Excerpted data below:
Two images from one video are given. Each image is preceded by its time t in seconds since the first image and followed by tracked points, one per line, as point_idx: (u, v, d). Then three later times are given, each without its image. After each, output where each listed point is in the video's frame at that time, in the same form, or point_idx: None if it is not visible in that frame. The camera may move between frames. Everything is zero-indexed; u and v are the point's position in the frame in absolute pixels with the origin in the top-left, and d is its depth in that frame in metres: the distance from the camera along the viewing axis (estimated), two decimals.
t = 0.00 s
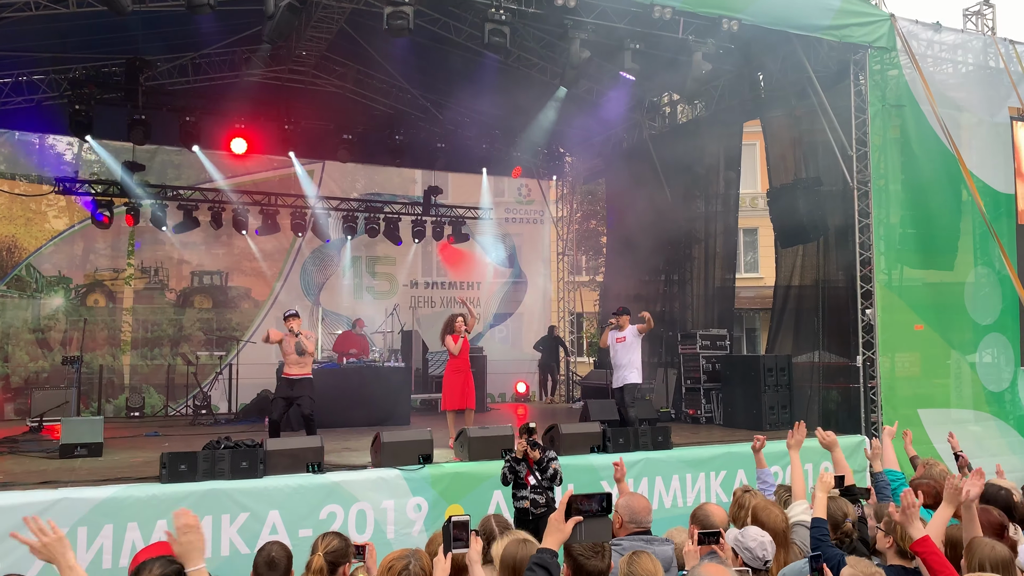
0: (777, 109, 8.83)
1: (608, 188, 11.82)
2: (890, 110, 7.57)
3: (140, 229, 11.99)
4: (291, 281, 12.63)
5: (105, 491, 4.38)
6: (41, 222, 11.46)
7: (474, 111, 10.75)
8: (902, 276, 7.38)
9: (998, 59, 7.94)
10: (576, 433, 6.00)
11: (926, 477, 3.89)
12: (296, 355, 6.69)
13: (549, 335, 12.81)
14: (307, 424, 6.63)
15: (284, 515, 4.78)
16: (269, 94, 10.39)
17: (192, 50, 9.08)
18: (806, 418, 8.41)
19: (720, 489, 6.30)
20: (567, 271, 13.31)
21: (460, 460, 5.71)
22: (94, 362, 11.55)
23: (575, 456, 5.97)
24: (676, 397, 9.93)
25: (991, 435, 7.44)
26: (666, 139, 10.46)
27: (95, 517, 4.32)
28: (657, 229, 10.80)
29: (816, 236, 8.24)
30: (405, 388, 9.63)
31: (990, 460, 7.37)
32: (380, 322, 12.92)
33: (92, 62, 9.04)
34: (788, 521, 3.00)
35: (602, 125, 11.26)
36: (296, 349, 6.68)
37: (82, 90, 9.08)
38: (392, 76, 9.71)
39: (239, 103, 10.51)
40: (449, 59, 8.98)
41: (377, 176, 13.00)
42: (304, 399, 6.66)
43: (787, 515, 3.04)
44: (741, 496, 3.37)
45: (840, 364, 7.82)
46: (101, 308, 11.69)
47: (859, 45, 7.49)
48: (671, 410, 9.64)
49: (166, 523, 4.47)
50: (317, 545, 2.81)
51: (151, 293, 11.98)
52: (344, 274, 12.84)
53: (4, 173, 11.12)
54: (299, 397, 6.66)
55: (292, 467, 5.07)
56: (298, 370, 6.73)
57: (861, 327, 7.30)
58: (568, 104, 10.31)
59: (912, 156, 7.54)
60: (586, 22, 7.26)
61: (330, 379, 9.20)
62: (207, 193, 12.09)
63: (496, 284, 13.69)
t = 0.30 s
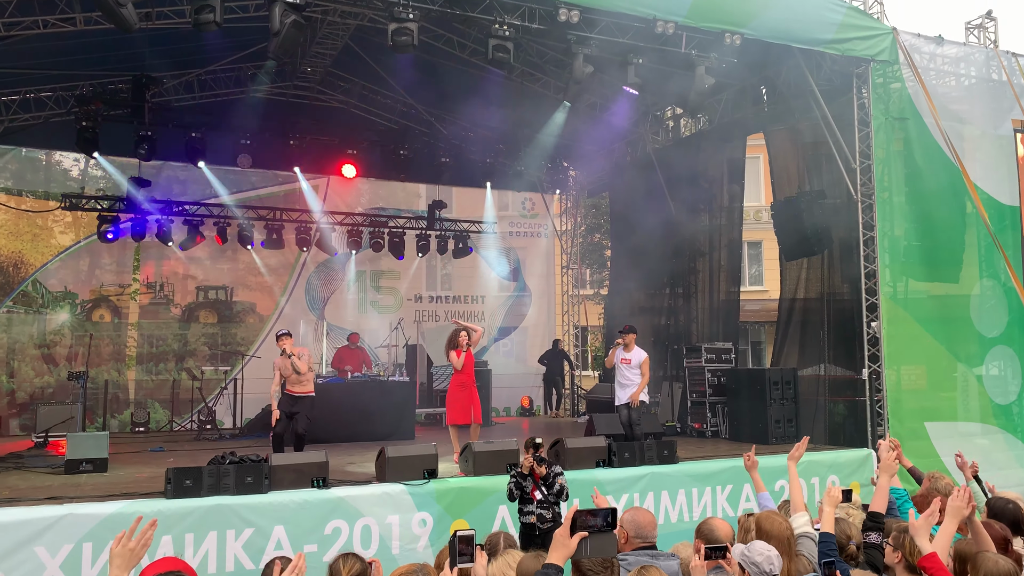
End of Excerpted data.
*Your task*
Retype all entries exactly, without the images.

*Response box*
Two images from one video are given. Each image is preceded by its time t in seconds since the first image and followed by tracked points, one per line, as point_idx: (u, v, d). Then three later times are given, each without its image. After each, output where each listed point is in the video's frame at that time, in the same form, or point_idx: None if it is not visible in that frame. The camera may move between frames. Everything is zero-indexed; u and v are the point's position in the frame in absolute pixels with the origin in the top-left, and d is its depth in that frame in metres: the distance from the camera along the viewing axis (estimated), two decimals.
t = 0.00 s
0: (777, 109, 8.83)
1: (608, 188, 11.82)
2: (890, 110, 7.57)
3: (140, 229, 11.99)
4: (291, 281, 12.63)
5: (105, 491, 4.38)
6: (41, 222, 11.46)
7: (474, 111, 10.75)
8: (902, 276, 7.38)
9: (998, 59, 7.94)
10: (576, 433, 6.00)
11: (926, 477, 3.89)
12: (296, 355, 6.69)
13: (549, 335, 12.81)
14: (307, 424, 6.63)
15: (284, 515, 4.78)
16: (269, 94, 10.39)
17: (192, 50, 9.08)
18: (806, 418, 8.41)
19: (720, 489, 6.30)
20: (567, 271, 13.31)
21: (460, 460, 5.71)
22: (94, 362, 11.55)
23: (575, 456, 5.97)
24: (676, 397, 9.93)
25: (991, 435, 7.44)
26: (666, 139, 10.46)
27: (95, 517, 4.32)
28: (657, 229, 10.80)
29: (816, 236, 8.24)
30: (405, 388, 9.63)
31: (990, 460, 7.37)
32: (380, 322, 12.92)
33: (92, 62, 9.04)
34: (788, 521, 3.00)
35: (602, 125, 11.26)
36: (296, 349, 6.68)
37: (82, 90, 9.08)
38: (392, 76, 9.71)
39: (239, 103, 10.51)
40: (449, 59, 8.98)
41: (377, 176, 13.00)
42: (304, 399, 6.66)
43: (787, 515, 3.04)
44: (741, 496, 3.37)
45: (840, 364, 7.82)
46: (101, 308, 11.69)
47: (859, 45, 7.49)
48: (671, 410, 9.64)
49: (166, 523, 4.47)
50: (317, 545, 2.81)
51: (151, 293, 11.98)
52: (344, 274, 12.84)
53: (4, 173, 11.12)
54: (299, 397, 6.66)
55: (292, 467, 5.07)
56: (298, 370, 6.73)
57: (861, 327, 7.30)
58: (568, 104, 10.31)
59: (912, 156, 7.54)
60: (586, 22, 7.26)
61: (330, 379, 9.20)
62: (207, 193, 12.09)
63: (496, 284, 13.69)
t = 0.30 s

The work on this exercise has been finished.